**Extract to read:**
↓

When money from a non-qualified annuity is withdrawn, on the other hand, there are no taxes due on the principal. Income taxes are levied only on the earnings and interest. If you purchased your non-qualified annuity after August 13, 1982, your distributions will follow the “last-in-first-out” protocol of the IRS.
The IRS determines which portion of a non-qualified annuity withdrawal are taxable by using a calculation known as the exclusion ratio. This ratio is based on the length of the annuity, the principal and the earnings.
If a non-qualified annuity is set up to pay the owner for their entire life, the exclusion ratio will take their life expectancy into consideration. The idea is to spread the principal and earnings over the owner’s lifetime. If they live longer than their calculated life expectancy, all payments beyond that time period are taxed as income.
So, for example, if your calculated life expectancy is 85 years old, then the exclusion ratio will determine how much of each payment from your non-qualified annuity will be considered taxable earnings until you turn 85. After the age of 85, all payouts from the annuity are considered taxable income.
If your annuity was purchased with funds from a Roth IRA or Roth 401(k) — as opposed to money from a traditional IRA or 401(k) account — the withdrawals are tax-free.
Distribution and Transfers
Both qualified and non-qualified annuities require you to be 59 ½ before withdrawing funds. If you withdraw the money before that, the IRS imposes a 10-percent tax penalty on earnings. There are exceptions for annuity holders who become disabled or die.

↑

**Records:**
↓

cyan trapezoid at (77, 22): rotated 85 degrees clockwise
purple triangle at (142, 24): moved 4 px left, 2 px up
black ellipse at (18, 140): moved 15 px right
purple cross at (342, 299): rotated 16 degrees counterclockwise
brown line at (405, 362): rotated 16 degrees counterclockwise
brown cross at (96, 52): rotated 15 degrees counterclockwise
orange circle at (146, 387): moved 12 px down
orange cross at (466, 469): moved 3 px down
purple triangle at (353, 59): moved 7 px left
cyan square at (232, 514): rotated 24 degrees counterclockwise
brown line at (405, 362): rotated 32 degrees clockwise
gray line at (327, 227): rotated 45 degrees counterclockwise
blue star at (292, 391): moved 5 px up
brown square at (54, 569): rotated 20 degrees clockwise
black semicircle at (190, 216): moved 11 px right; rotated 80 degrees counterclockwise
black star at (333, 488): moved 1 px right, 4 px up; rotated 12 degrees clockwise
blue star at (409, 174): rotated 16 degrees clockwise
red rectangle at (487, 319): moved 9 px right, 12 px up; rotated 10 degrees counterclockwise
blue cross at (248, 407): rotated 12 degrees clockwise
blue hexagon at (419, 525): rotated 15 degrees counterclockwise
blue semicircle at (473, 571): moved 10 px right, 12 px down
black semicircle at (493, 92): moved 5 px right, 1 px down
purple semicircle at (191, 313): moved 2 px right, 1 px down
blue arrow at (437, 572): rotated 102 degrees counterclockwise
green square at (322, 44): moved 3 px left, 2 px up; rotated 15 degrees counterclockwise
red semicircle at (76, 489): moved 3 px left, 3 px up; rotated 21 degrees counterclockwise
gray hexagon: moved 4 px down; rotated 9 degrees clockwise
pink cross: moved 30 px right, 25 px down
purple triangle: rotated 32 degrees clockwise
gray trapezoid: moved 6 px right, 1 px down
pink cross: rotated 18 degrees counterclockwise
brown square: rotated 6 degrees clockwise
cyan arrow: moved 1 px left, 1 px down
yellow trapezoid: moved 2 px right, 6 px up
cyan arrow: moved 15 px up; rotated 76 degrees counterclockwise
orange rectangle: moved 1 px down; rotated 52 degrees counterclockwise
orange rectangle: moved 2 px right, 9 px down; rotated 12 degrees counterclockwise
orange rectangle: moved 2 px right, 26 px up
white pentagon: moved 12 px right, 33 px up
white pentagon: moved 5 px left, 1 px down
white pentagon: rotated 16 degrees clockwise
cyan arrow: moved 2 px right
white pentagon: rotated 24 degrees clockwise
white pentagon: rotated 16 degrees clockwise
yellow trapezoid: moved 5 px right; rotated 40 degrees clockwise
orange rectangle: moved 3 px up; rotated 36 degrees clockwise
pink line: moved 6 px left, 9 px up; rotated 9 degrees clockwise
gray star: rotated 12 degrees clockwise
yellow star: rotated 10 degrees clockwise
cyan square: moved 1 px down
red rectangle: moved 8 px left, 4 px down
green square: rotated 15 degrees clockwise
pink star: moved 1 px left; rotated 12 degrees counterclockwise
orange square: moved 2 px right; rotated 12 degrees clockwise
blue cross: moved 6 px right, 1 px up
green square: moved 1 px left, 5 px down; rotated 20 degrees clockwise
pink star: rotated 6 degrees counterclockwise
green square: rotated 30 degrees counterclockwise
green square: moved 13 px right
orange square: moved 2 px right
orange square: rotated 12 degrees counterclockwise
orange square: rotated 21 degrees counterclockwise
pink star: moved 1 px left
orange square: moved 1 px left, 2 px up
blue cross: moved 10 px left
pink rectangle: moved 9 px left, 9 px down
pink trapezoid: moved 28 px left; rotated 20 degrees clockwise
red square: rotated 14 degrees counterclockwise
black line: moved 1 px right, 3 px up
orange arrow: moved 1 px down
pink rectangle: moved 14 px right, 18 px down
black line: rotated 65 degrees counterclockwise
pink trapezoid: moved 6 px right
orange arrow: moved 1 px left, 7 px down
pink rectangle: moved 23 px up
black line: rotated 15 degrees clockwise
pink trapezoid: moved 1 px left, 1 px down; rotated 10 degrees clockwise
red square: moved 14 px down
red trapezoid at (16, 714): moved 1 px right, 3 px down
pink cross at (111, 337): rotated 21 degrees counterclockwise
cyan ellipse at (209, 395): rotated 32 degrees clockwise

↑

**Exercise tasks:**
a) Retype the portion of the passage on annuity taxes starting at "When money from" and ending at "taxed as income.".
b) State whether each statement agrees with the passage on annuity taxes, answering yes or no and quoting the words of the passage that decide it: (i) When money is withdrawn from a non-qualified annuity, income taxes apply only to the earnings and interest. (ii) Withdrawals from an annuity purchased with funds from a Roth IRA are taxed as income. (iii) The requirement to be 59 ½ before withdrawing funds applies only to non-qualified annuities.
c) Write what follows the last sentence of the passage on annuity taxes.
The listing has no connection to the passage on annuity taxes.

**Answers per task:**
a)
When money from a non-qualified annuity is withdrawn, on the other hand, there are no taxes due on the principal. Income taxes are levied only on the earnings and interest. If you purchased your non-qualified annuity after August 13, 1982, your distributions will follow the “last-in-first-out” protocol of the IRS.
The IRS determines which portion of a non-qualified annuity withdrawal are taxable by using a calculation known as the exclusion ratio. This ratio is based on the length of the annuity, the principal and the earnings.
If a non-qualified annuity is set up to pay the owner for their entire life, the exclusion ratio will take their life expectancy into consideration. The idea is to spread the principal and earnings over the owner’s lifetime. If they live longer than their calculated life expectancy, all payments beyond that time period are taxed as income.

b)
(i) Yes: "Income taxes are levied only on the earnings and interest."
(ii) No: "the withdrawals are tax-free."
(iii) No: "Both qualified and non-qualified annuities require you to be 59 ½ before withdrawing funds."

c)
Federal law requires the owners to begin taking distributions from qualified annuities at the age of 72. There are no federal legal requirements for when withdrawal must begin from non-qualified annuities. Some state laws may set requirements, however. These may be in the annuity contract you have with the annuity provider.
With non-qualified annuities, you can transfer the funds between different kinds of annuities, such as fixed and variable, without facing an early-withdrawal penalty because the exchanges are covered by Section 1035 of the Internal Revenue Code. These transfers are known as 1035 exchanges.
With qualified annuities, such transfers can take place, but the transfers are limited to funds in the annuity that are considered tax-deferred.
Possible reasons for such transfers could be:
- A fixed annuity owner might want an annuity with a higher interest rate.
- The annuity company may not be financially strong.
- A new annuity contract may be more appealing, offering desirable features such as an enhanced death benefit or guaranteed minimum income. Or the new contract may have better investment options.
- The new contract may have lower fees.